# Might be considered graphic, but she's in heaven!



## RachelsaurusRexU (Sep 4, 2010)

A friend of mine gave me the scraps from a small deer he hunted, and the head has been in my freezer for a couple months. I just didn't really have the guts to feed it. Well, it's a beautiful day out, and I've been portioning out a large order, so I finally decided to take this thing out of the freezer and let the dogs have at it.

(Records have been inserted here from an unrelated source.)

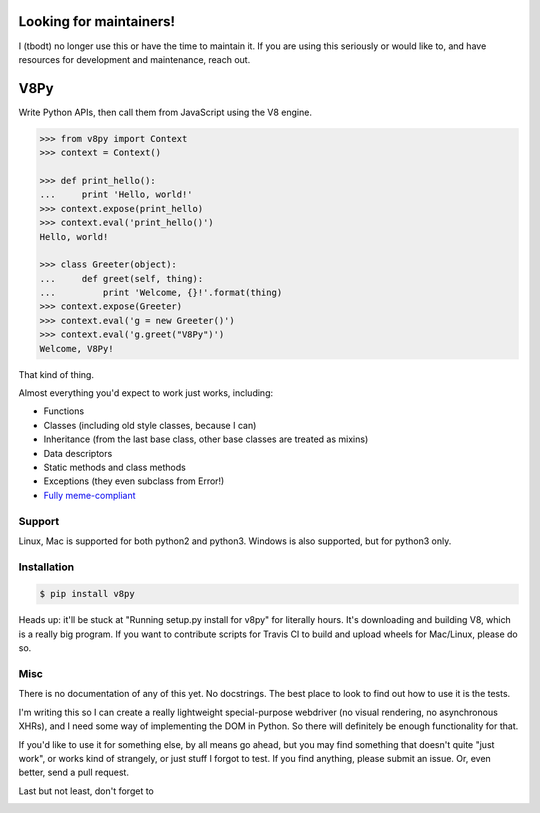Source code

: Looking for maintainers!
====

I (tbodt) no longer use this or have the time to maintain it. If you are using this seriously or would like to, and have resources for development and maintenance, reach out.

V8Py
====

Write Python APIs, then call them from JavaScript using the V8 engine.

.. code-block:: python

    >>> from v8py import Context
    >>> context = Context()

    >>> def print_hello():
    ...     print 'Hello, world!'
    >>> context.expose(print_hello)
    >>> context.eval('print_hello()')
    Hello, world!

    >>> class Greeter(object):
    ...     def greet(self, thing):
    ...         print 'Welcome, {}!'.format(thing)
    >>> context.expose(Greeter)
    >>> context.eval('g = new Greeter()')
    >>> context.eval('g.greet("V8Py")')
    Welcome, V8Py!

That kind of thing.

Almost everything you'd expect to work just works, including:

* Functions
* Classes (including old style classes, because I can)
* Inheritance (from the last base class, other base classes are treated as mixins)
* Data descriptors
* Static methods and class methods
* Exceptions (they even subclass from Error!)
* `Fully meme-compliant <https://github.com/tbodt/v8py/blob/master/v8py/kappa.h>`_

Support
-------

Linux, Mac is supported for both python2 and python3.
Windows is also supported, but for python3 only.

Installation
------------

.. code-block:: bash

    $ pip install v8py

Heads up: it'll be stuck at "Running setup.py install for v8py" for literally
hours. It's downloading and building V8, which is a really big program. If you
want to contribute scripts for Travis CI to build and upload wheels for
Mac/Linux, please do so.

Misc
----

There is no documentation of any of this yet. No docstrings. The best place to
look to find out how to use it is the tests.

I'm writing this so I can create a really lightweight special-purpose webdriver
(no visual rendering, no asynchronous XHRs), and I need some way of
implementing the DOM in Python. So there will definitely be enough
functionality for that. 

If you'd like to use it for something else, by all means go ahead, but you may
find something that doesn't quite "just work", or works kind of strangely, or
just stuff I forgot to test. If you find anything, please submit an issue. Or,
even better, send a pull request.

Last but not least, don't forget to

.. image:: https://img.shields.io/badge/Say%20Thanks-!-1EAEDB.svg 
   :target: https://saythanks.io/to/tbodt
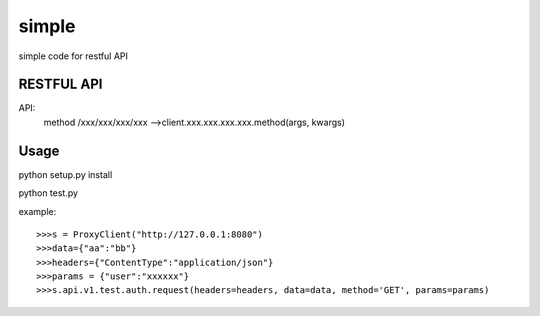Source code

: =============
simple
=============

simple code for restful API

RESTFUL API
-----------

API: 
    method /xxx/xxx/xxx/xxx -->client.xxx.xxx.xxx.xxx.method(args, kwargs)

    

Usage
-----

python setup.py install

python test.py

example::

    >>>s = ProxyClient("http://127.0.0.1:8080")
    >>>data={"aa":"bb"}
    >>>headers={"ContentType":"application/json"}
    >>>params = {"user":"xxxxxx"}
    >>>s.api.v1.test.auth.request(headers=headers, data=data, method='GET', params=params)

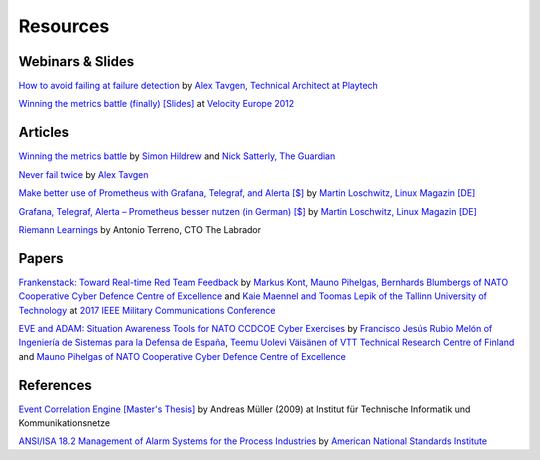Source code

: .. _resources:

Resources
=========

Webinars & Slides
-----------------

`How to avoid failing at failure detection <https://www.influxdata.com/resources/playtechcasestudy/>`_ by `Alex Tavgen, Technical Architect at Playtech <https://twitter.com/ATavgen>`_

`Winning the metrics battle (finally) <https://www.oreilly.com/conferences//public/schedule/detail/26576>`_ `[Slides] <https://cdn.oreillystatic.com/en/assets/1/event/88/Winning%20the%20Metrics%20Battle%20_finally_%20Presentation.pdf>`_ at `Velocity Europe 2012 <https://www.oreilly.com/conferences/>`_

Articles
--------

`Winning the metrics battle <https://www.theguardian.com/info/developer-blog/2012/oct/04/winning-the-metrics-battle>`_ by `Simon Hildrew <https://www.theguardian.com/profile/simon-hildrew>`_ and `Nick Satterly, The Guardian <https://www.theguardian.com/profile/nick-satterly>`_

`Never fail twice <https://medium.com/@ATavgen/never-fail-twice-608147cb49b>`_ by `Alex Tavgen <https://medium.com/@ATavgen>`_

`Make better use of Prometheus with Grafana, Telegraf, and Alerta [$] <https://www.admin-magazine.com/Archive/2018/46/Make-better-use-of-Prometheus-with-Grafana-Telegraf-and-Alerta>`_ by `Martin Loschwitz, Linux Magazin [DE] <https://www.linux-magazin.de/author/mloschwitz/>`_

`Grafana, Telegraf, Alerta – Prometheus besser nutzen (in German) [$] <https://www.linux-magazin.de/ausgaben/2018/05/prometheus-add-ons/>`_ by `Martin Loschwitz, Linux Magazin [DE] <https://www.linux-magazin.de/author/mloschwitz/>`_

`Riemann Learnings <https://web.archive.org/web/20161104061116/https://the-arm.com/>`_ by Antonio Terreno, CTO The Labrador

Papers
------

`Frankenstack: Toward Real-time Red Team Feedback <https://ccdcoe.org/sites/default/files/multimedia/pdf/Frankenstack_MILCOM_IEEE_2017_CCDCOE.pdf>`_ by
`Markus Kont, Mauno Pihelgas, Bernhards Blumbergs of NATO Cooperative Cyber
Defence Centre of Excellence <https://ccdcoe.org/>`_ and `Kaie Maennel and Toomas Lepik of the Tallinn University of
Technology <https://taltech.ee/>`_ at `2017 IEEE Military Communications Conference <https://ieeexplore.ieee.org/xpl/conhome/8125230/proceeding>`_

`EVE and ADAM: Situation Awareness Tools for NATO CCDCOE Cyber Exercises <https://www.sto.nato.int/publications/STO%20Meeting%20Proceedings/STO-MP-SCI-300/MP-SCI-300-10.pdf>`_ by `Francisco Jesús Rubio Melón of Ingeniería de Sistemas para la Defensa de España <https://www.isdefe.es/>`_, `Teemu Uolevi Väisänen of VTT Technical Research Centre of Finland <https://www.vttresearch.com/en>`_ and `Mauno Pihelgas of NATO Cooperative Cyber
Defence Centre of Excellence <https://ccdcoe.org/>`_

References
----------

`Event Correlation Engine [Master's Thesis] <https://pub.tik.ee.ethz.ch/students/2009-FS/MA-2009-01.pdf>`_ by Andreas Müller (2009) at Institut für Technische Informatik und Kommunikationsnetze

`ANSI/ISA 18.2 Management of Alarm Systems for the Process Industries <https://www.isa.org/store/ansi/isa-182-2016/46962105>`_ by `American National Standards Institute <https://www.ansi.org/>`_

Here's Frankie enjoying her turn:


----------



## lucky (Jan 8, 2011)

I wish I could get cool stuff like that for lucky over here  she does look like she's in heaven


----------



## Ania's Mommy (Feb 8, 2009)

Eeewww!! I couldn't do it. I can't handle eyes and teeth. Looks like they're having a great time though! Props, guurl! :tongue:


----------



## whiteleo (Sep 7, 2008)

Ania's Mommy said:


> Eeewww!! I couldn't do it. I can't handle eyes and teeth. Looks like they're having a great time though! Props, guurl! :tongue:


Your such a weenie!


----------



## DaneMama (Jun 27, 2008)

Graphic but awesome!!!


----------



## luvMyBRT (Mar 8, 2010)

What fun!! ainkiller::biggrin:


----------



## stajbs (Jun 5, 2010)

Wow, I can see she is having a blast!! However now besides chicken feet I can add eyes to my raw phobias. lol Thinking I may be stuck at cooking and BARF for life. Smacks forehead and decides I am a "weenie" too. lol !!!!!!!!!!


----------